• [Work required]
A single number is required: the count of lines in the following entries that include the word "task".

• [Data extract]
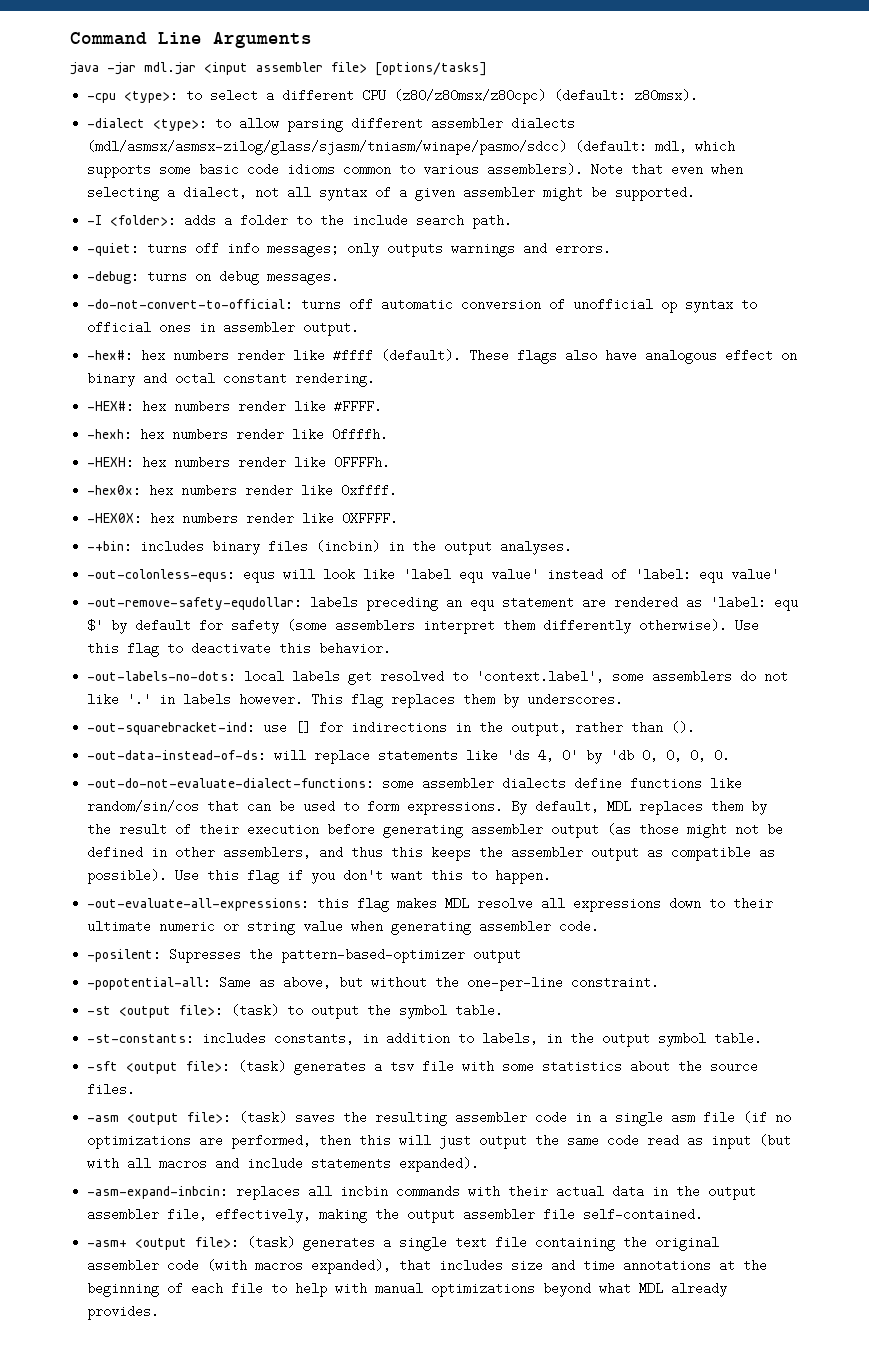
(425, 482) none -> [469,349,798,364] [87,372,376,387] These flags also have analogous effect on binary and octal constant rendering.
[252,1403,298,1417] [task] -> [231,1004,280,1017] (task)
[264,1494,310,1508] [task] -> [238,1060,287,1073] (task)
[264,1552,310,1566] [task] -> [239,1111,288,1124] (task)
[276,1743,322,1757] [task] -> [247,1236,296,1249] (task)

• [Response below]
4